For instance if the MAC on the Label is E1:AA:BB:CC:DD:E0 then the first 5GHz SSID should have E1:AA:BB:CC:DD:DF (in Hex DF + 1 = E0, E0 + 1 = E1 and so on).
(OpenWrt will add 2 to the first byte of every following SSID so the second 2.4GHz SSID should have E3:AA:BB:CC:DD:E0 and the second 5GHz SSID should have E3:AA:BB:CC:DD:DF)
Actually no, my second to last build had kernel 5.4.163 and I upgraded to 5.4.168, both had firmware partitions defined, also I just tested it on my main deco which didn't have the firmware partition (I experimented on my secondary one) and it didn't work so you have to use mtd method to go to the image with the firmware partition defined.
I'll check this in a minute.
Edit: Yes, they are exactly how you said.
Hello everyone,
I've added another mirror for backup. Hope for the best !!
Link: https://www.androidfilehost.com/?fid=17825722713688258825
This is simply incorrect. RSA is asymmetric, the private key can only decode while the public key can only encode, I guess you didn't write that correctly.
My thinking was because the firmware image is encoded with the public key and the router checks it with its private key that is inside the bootloader, whether it would be possible to somehow extract it, but I guess it's not that simple.
Plus, I think it would make more sense to check whether the Web GUI does the RSA check or not.
Let's take this a little apart:
This is simply incorrect. RSA is asymmetric, the private key can only decode while the public key can only encode, I guess you didn't write that correctly.
The function of using RSA here is to only allow firmware signed by TP-Link to be installed on the device. In this case TP-Link uses their private key (of which we are not aware) to encrypt the hash generated from the different parts of the image and supply that signature along with the binaries (in the form of the DTS). The router calculates the hashes again, and uses the public key (it is in the image in some form, therefore it's public, it's there to see for everyone) to decrypt the hashes in the DTS and compares them with the calculated one). If they match, it's ok. If not, flushes the image down the drain.
The confusion arises from the usage of RSA which can be used for encryption (but then the content should be encrypted with the recipient's public key) or proof of authenticity aka signing (this is our case).
In that sense RSA is symmetric: something encrypted with the private key can only be decrypted by the public key and something encrypted with the public key can only be decrypted with the private key.
I think it would make more sense to check whether the Web GUI does the RSA check or not.
It is possible, but I doubt it. U-Boot has everything built-in to do the vaildation and requires only to some funtion to be called.

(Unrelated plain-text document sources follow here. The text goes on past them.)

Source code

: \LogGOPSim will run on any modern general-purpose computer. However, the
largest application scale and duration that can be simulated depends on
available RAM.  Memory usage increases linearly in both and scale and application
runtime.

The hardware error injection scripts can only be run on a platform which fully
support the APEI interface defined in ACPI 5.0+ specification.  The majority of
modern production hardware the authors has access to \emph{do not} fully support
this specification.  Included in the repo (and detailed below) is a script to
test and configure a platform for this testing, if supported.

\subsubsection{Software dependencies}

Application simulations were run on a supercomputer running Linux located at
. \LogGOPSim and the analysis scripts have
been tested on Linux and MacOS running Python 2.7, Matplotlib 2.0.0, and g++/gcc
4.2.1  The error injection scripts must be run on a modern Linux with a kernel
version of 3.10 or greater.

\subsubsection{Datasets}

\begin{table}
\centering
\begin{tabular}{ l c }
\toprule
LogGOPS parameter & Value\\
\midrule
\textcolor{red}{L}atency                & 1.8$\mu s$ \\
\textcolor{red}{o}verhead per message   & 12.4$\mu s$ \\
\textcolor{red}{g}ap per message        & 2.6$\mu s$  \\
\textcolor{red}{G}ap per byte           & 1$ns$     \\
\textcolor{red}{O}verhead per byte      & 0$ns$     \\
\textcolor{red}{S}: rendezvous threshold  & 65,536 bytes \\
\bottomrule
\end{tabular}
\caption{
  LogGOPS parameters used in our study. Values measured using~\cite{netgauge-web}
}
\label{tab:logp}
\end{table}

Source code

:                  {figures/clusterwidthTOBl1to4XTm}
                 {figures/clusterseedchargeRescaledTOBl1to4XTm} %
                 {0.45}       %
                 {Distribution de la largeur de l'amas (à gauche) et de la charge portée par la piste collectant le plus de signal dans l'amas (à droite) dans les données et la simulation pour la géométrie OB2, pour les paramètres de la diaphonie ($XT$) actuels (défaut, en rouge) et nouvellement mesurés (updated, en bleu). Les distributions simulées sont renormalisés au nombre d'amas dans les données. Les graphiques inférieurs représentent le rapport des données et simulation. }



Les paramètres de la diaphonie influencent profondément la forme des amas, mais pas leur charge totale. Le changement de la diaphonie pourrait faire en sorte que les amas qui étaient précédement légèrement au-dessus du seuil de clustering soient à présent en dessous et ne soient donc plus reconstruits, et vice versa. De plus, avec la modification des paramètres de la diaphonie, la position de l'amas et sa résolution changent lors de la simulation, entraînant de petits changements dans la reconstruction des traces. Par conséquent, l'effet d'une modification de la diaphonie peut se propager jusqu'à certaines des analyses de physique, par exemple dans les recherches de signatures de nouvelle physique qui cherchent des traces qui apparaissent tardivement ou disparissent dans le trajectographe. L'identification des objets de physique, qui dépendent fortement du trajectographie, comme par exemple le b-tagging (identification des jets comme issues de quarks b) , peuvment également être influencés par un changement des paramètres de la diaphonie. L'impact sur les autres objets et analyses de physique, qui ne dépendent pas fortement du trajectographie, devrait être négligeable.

If you do this in linux you would need to duplicate/replicate these functions and that doubles the risk of messing something up.
I suggest that we need an "unlocked" U-Boot with at least RSA-checking disabled. The U-Boot source is in the GPL pack, maybe it can be built from that and flashed from the "dev" firmware, but I definitely want to get an SPI flash reader/writer and dump the entire flash contents before I start messing around with U-Boot.
I stand corrected, thank you for this info.
I think someone could flash that leaked firmware and then try to flash an OpenWrt image in Web GUI and read logs in the telnet window to potentially see why the router was refusing to flash the OpenWrt image.
I think it would be possible to make a custom U-boot image with more recovery options, but that is outside of my scope of knowledge.
On second thought it might be possible to "debug" the running U-Boot code itself. If the images themselves are not encrypted, then their hash is known to us. If we could find the compare function in U-Boot and trace it, we could find the hash U-Boot expects and apply that to the DTS of our own image.